> **Goal of the exercise**: Output each of the rows below without changing anything.

(Element location data)

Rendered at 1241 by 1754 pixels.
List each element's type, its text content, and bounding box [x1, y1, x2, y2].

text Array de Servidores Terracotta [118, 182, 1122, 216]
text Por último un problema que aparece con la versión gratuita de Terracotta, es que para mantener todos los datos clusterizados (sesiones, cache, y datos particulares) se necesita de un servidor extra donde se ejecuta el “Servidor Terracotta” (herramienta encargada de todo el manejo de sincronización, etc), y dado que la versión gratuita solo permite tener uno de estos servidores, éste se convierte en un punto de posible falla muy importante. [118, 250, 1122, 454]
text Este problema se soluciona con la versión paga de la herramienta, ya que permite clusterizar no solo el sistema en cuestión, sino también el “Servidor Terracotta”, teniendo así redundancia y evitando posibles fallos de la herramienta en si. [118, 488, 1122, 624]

> **Task output**:
Rendered at 1241 by 1754 pixels.
List each element's type, its text content, and bounding box [x1, y1, x2, y2].

text Array de Servidores Terracotta [118, 182, 1122, 216]
text Por último un problema que aparece con la versión gratuita de Terracotta, es que para mantener todos los datos clusterizados (sesiones, cache, y datos particulares) se necesita de un servidor extra donde se ejecuta el “Servidor Terracotta” (herramienta encargada de todo el manejo de sincronización, etc), y dado que la versión gratuita solo permite tener uno de estos servidores, éste se convierte en un punto de posible falla muy importante. [118, 250, 1122, 454]
text Este problema se soluciona con la versión paga de la herramienta, ya que permite clusterizar no solo el sistema en cuestión, sino también el “Servidor Terracotta”, teniendo así redundancia y evitando posibles fallos de la herramienta en si. [118, 488, 1122, 624]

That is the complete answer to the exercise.